You can reference a selection file you've saved at any time, as long as you can remember where you stored it—the default storage location is buried levels deep in the logged-on user's documents directory. The selection file is a time-saver because it eliminates the need for you to hand-code long complex command lines that contain drives and directories to include or exclude in your backup. You use the remaining 17 command-line options to instruct Ntbackup how to back up the files that you listed in the selection file.
The Win2K Ntbackup version includes several new options that help you manage tape drives, multiple tapes, and media pools: /T specifies a tape name, /N names a new tape, /D labels a backup set, /UM selects the first available blank tape, and /P selects the media pool name. Also worth mentioning are the following three command-line options: /F backs up data to a disk file instead of to tape, /RS backs up the removable storage database, and Systemstate backs up the system state on the local machine that runs the backup operation. When you combine selection files with command-line options, you can create a batch job to perform nearly any type of backup.
Pros and Cons
Home and small-business users will find the Backup Wizard and Restore Wizard a great help for backing up or restoring files on an individual workstation or a few network systems.
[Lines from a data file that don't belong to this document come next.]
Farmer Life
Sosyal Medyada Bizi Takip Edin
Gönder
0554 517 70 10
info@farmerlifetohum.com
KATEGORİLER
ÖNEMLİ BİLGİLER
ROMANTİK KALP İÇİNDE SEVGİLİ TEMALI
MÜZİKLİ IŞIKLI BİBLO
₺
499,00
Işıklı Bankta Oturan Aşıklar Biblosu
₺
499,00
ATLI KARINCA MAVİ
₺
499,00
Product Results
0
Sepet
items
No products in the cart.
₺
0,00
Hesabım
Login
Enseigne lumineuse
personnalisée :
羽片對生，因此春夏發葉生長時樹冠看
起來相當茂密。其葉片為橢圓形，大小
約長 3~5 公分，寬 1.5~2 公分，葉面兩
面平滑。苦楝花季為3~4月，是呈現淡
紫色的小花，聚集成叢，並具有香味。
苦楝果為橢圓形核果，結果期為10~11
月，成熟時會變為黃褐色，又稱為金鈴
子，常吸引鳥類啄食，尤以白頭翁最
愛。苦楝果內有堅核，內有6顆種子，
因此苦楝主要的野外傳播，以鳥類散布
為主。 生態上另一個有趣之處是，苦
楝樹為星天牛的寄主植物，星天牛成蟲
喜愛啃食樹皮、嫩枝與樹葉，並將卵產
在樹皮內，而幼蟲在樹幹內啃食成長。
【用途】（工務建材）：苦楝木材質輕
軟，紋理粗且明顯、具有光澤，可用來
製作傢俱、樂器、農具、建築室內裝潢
However, Win2K's Ntbackup doesn't include the features you need for an enterprise-class backup solution. Specifically, Ntbackup can't back up one file when you run the utility from a command prompt or a batch job, and Ntbackup can't back up or restore the system state on a remote system.
During testing, I discovered another problem with the new improved version. Win2K's Ntbackup couldn't identify the Microsoft Exchange Server 5.5 system running Exchange Service Pack 3 (SP3) on my network. The browse list didn't include the Exchange Server icon for this system, and I was unable to back up my legacy mail server. I hope that by press time, Microsoft will have a solution to this legacy backup problem. (Ntbackup also has several problems with Exchange Server 5.5; for details, see the sidebar "Ntbackup Exchange Server 5.5 Bug Fix," page 88.)
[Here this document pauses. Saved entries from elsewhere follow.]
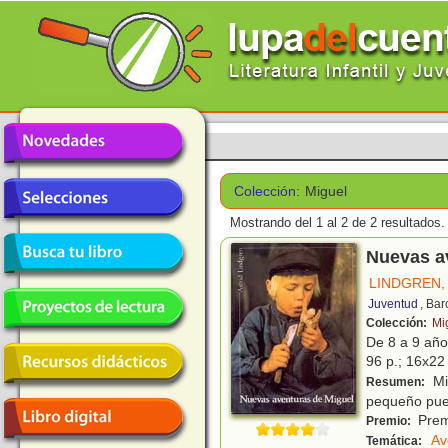
Colección:
Miguel
Mostrando del 1 al 2 de 2 resultados.
Nuevas a
LINDGREN,
Juventud
, Ba
Colección:
Mi
De 8 a 9 añ
96 p.; 16x22 
Mig
Resumen:
pequeño pue
Prem
Premio:
Av
Temática:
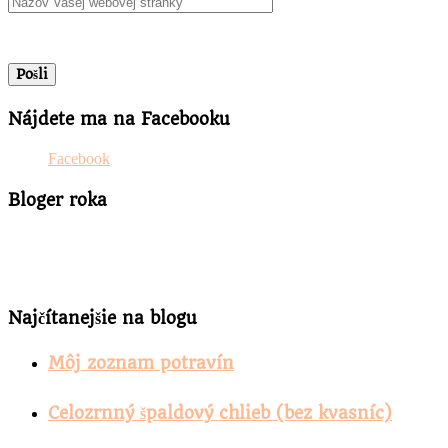
Nájdete ma na Facebooku
Facebook
Bloger roka
Najčítanejšie na blogu
Môj zoznam potravín
Celozrnný špaldový chlieb (bez kvasníc)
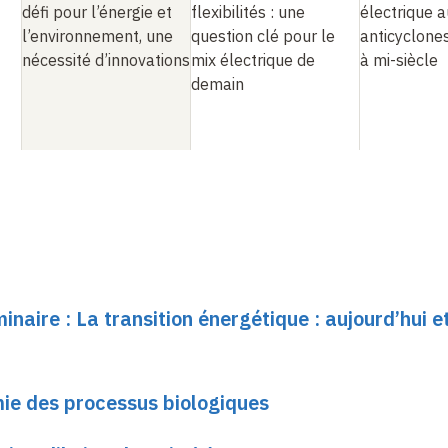
défi pour l’énergie et
flexibilités : une
électrique 
l’environnement, une
question clé pour le
anticyclone
nécessité d’innovations
mix électrique de
à mi-siècle
demain
inaire : La transition énergétique : aujourd’hui 
ie des processus biologiques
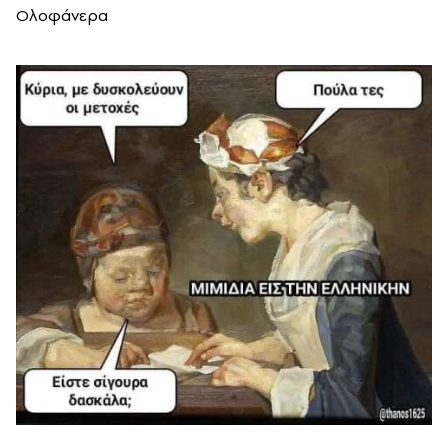
Ολοφάνερα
I also find the wizards' browse windows too small to easily navigate if you have more than a few drive mappings or your network consists of more than a couple of systems. If you rely on Ntbackup for data security, remember that you need an alternative plan for backing up the Registry and the system state on remote systems so that you can recover a system if you lose a crucial OS file or, worse, experience a system disk crash.